TASK REQUIREMENTS
From the first line to the last, restate the material word for word, omitting pictures.
======
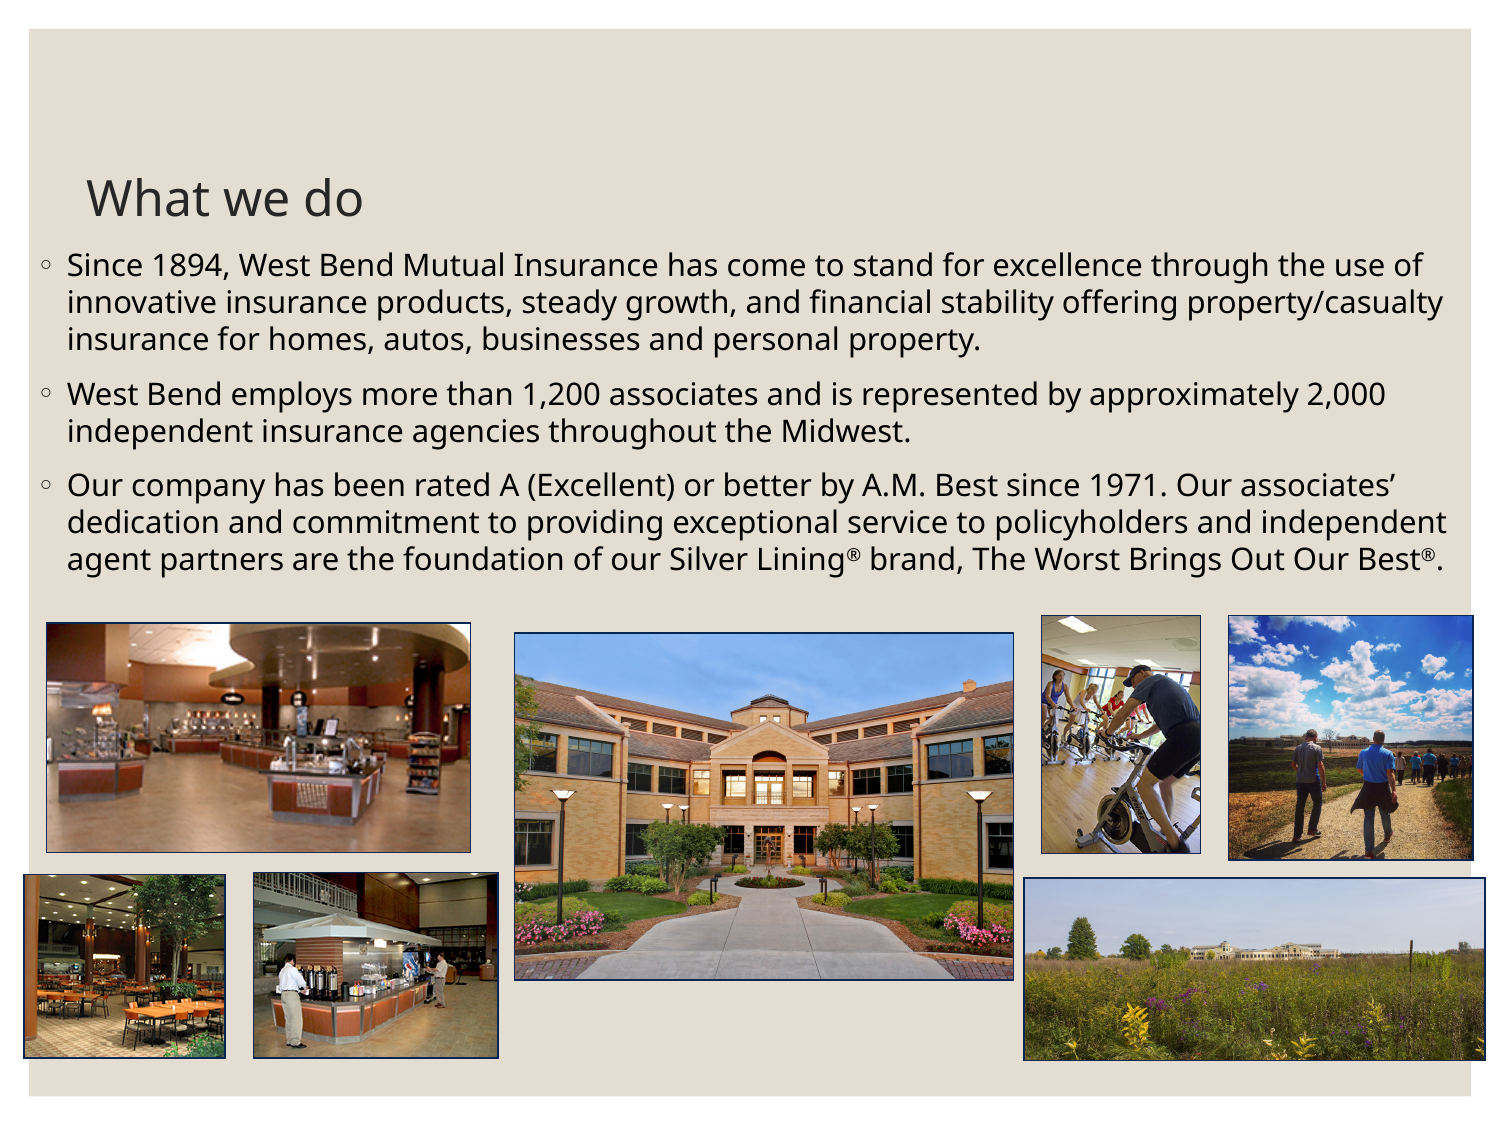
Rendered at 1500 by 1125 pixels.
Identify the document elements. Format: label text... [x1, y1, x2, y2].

picture [1024, 878, 1485, 1060]
list Since 1894, West Bend Mutual Insurance has come to stand for excellence through the use of innovative insurance products, steady growth, and financial stability offering property/casualty insurance for homes, autos, businesses and personal property. West Bend employs more than 1,200 associates and is represented by approximately 2,000 independent insurance agencies throughout the Midwest. Our company has been rated A (Excellent) or better by A.M. Best since 1971. Our associates’ dedication and commitment to providing exceptional service to policyholders and independent agent partners are the foundation of our Silver Lining® brand, The Worst Brings Out Our Best®. [21, 238, 1469, 614]
title What we do [71, 144, 672, 238]
picture [515, 633, 1013, 980]
picture [1042, 616, 1200, 853]
picture [47, 623, 470, 852]
picture [24, 875, 225, 1058]
picture [1229, 616, 1473, 860]
picture [254, 873, 498, 1058]
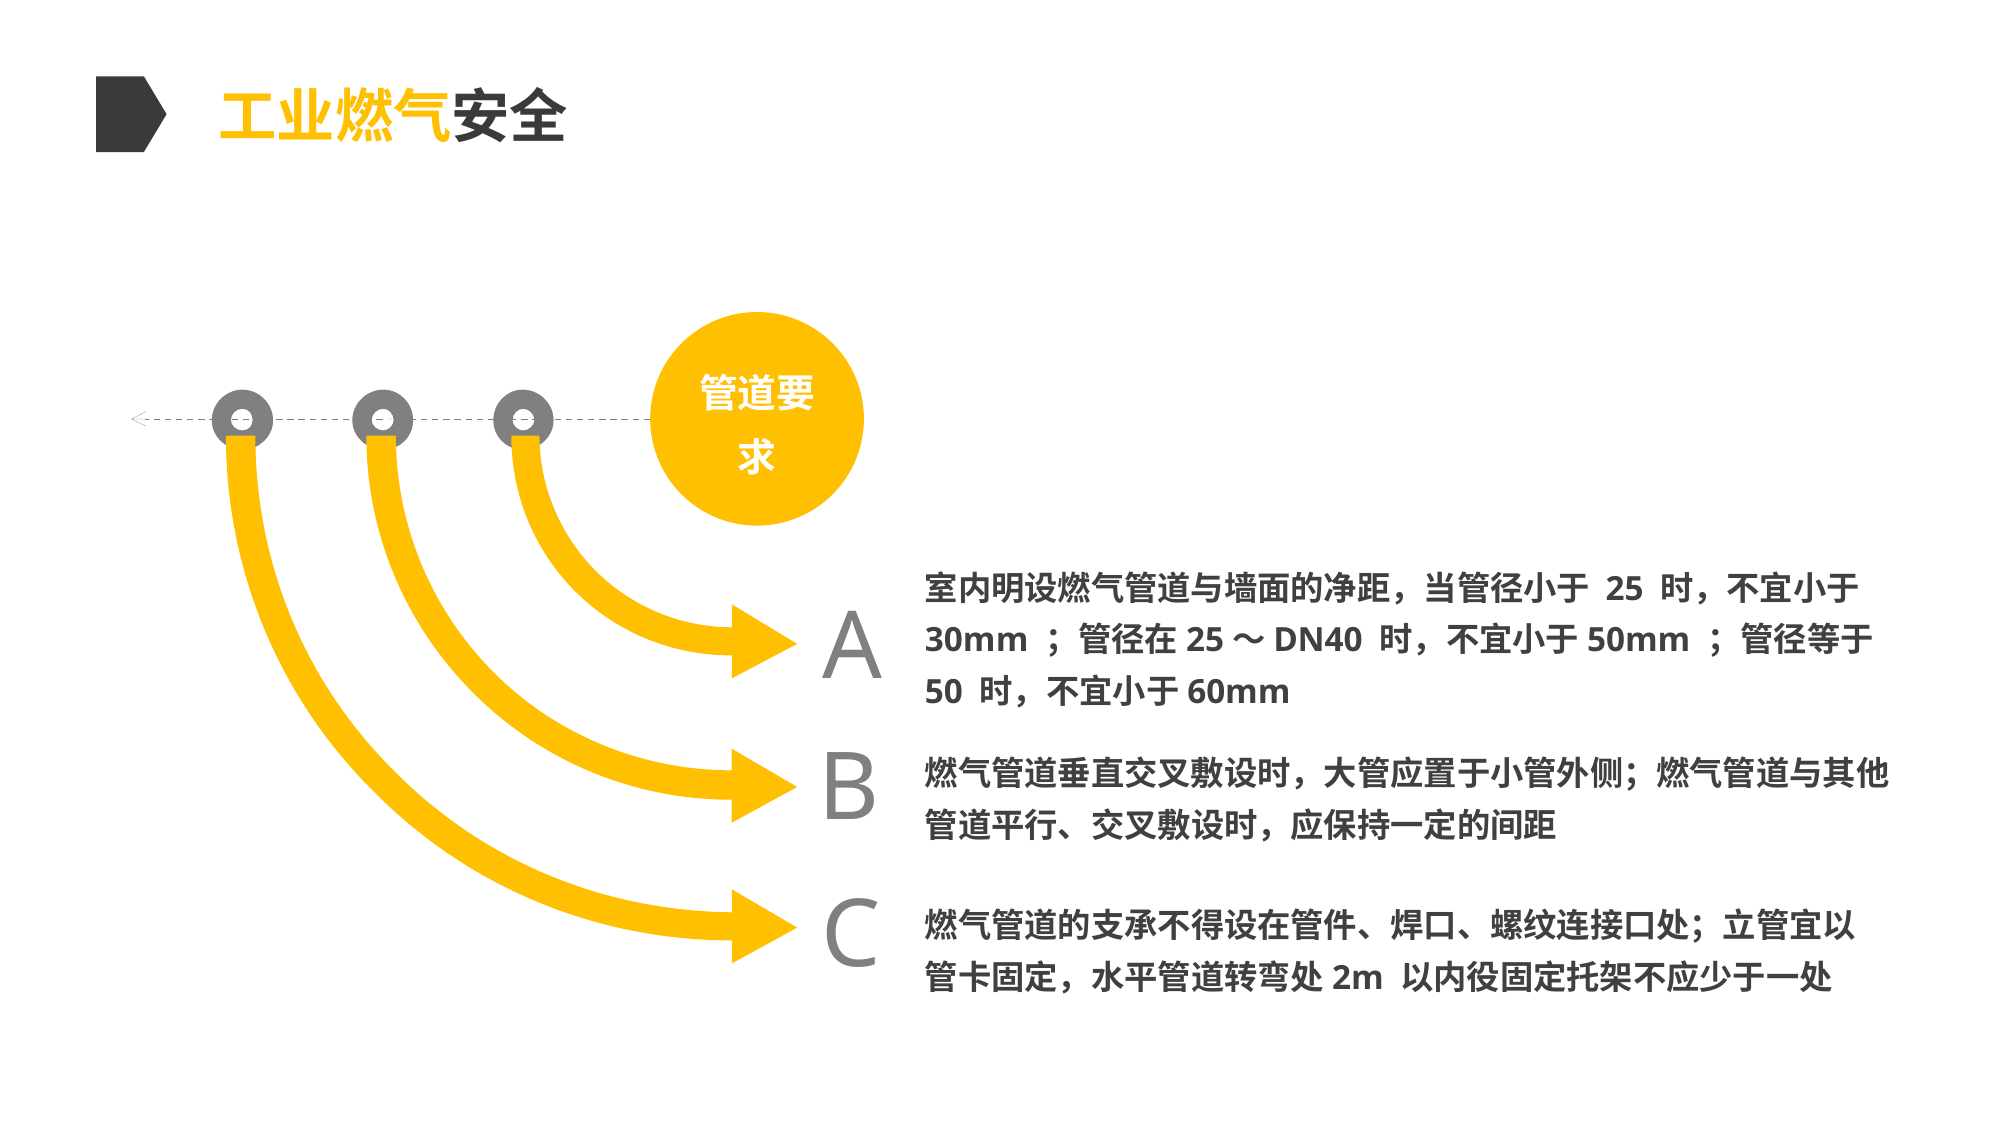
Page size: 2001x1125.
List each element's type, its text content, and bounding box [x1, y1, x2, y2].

text_box 室内明设燃气管道与墙面的净距，当管径小于 25 时，不宜小于30mm ；管径在25～DN40 时，不宜小于50mm ；管径等于50 时，不宜小于60mm [912, 548, 1914, 717]
text_box [511, 435, 798, 679]
text_box B [806, 719, 893, 845]
text_box 工业燃气安全 [95, 71, 691, 157]
text_box [352, 389, 414, 447]
text_box [225, 435, 798, 964]
text_box [211, 389, 274, 447]
text_box [366, 435, 798, 823]
text_box 管道要求 [650, 312, 864, 526]
text_box [131, 411, 149, 427]
text_box 燃气管道的支承不得设在管件、焊口、螺纹连接口处；立管宜以管卡固定，水平管道转弯处2m 以内役固定托架不应少于一处 [912, 886, 1895, 1003]
text_box [493, 389, 554, 448]
text_box A [810, 578, 896, 704]
text_box 燃气管道垂直交叉敷设时，大管应置于小管外侧；燃气管道与其他管道平行、交叉敷设时，应保持一定的间距 [912, 734, 1914, 851]
text_box C [809, 865, 894, 991]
======
EXERCISE SOLUTION
Rendered at 1500 by 1125 pixels.
Identify the document elements. Format: label text... [x1, y1, x2, y2].

picture [1024, 878, 1485, 1060]
list Since 1894, West Bend Mutual Insurance has come to stand for excellence through the use of innovative insurance products, steady growth, and financial stability offering property/casualty insurance for homes, autos, businesses and personal property. West Bend employs more than 1,200 associates and is represented by approximately 2,000 independent insurance agencies throughout the Midwest. Our company has been rated A (Excellent) or better by A.M. Best since 1971. Our associates’ dedication and commitment to providing exceptional service to policyholders and independent agent partners are the foundation of our Silver Lining® brand, The Worst Brings Out Our Best®. [21, 238, 1469, 614]
title What we do [71, 144, 672, 238]
picture [515, 633, 1013, 980]
picture [1042, 616, 1200, 853]
picture [47, 623, 470, 852]
picture [24, 875, 225, 1058]
picture [1229, 616, 1473, 860]
picture [254, 873, 498, 1058]
Page size: 2001x1125.
List each element's type, its text content, and bounding box [x1, y1, x2, y2].

text_box 室内明设燃气管道与墙面的净距，当管径小于 25 时，不宜小于30mm ；管径在25～DN40 时，不宜小于50mm ；管径等于50 时，不宜小于60mm [912, 548, 1914, 717]
text_box [511, 435, 798, 679]
text_box B [806, 719, 893, 845]
text_box 工业燃气安全 [95, 71, 691, 157]
text_box [352, 389, 414, 447]
text_box [225, 435, 798, 964]
text_box [211, 389, 274, 447]
text_box [366, 435, 798, 823]
text_box 管道要求 [650, 312, 864, 526]
text_box [131, 411, 149, 427]
text_box 燃气管道的支承不得设在管件、焊口、螺纹连接口处；立管宜以管卡固定，水平管道转弯处2m 以内役固定托架不应少于一处 [912, 886, 1895, 1003]
text_box [493, 389, 554, 448]
text_box A [810, 578, 896, 704]
text_box 燃气管道垂直交叉敷设时，大管应置于小管外侧；燃气管道与其他管道平行、交叉敷设时，应保持一定的间距 [912, 734, 1914, 851]
text_box C [809, 865, 894, 991]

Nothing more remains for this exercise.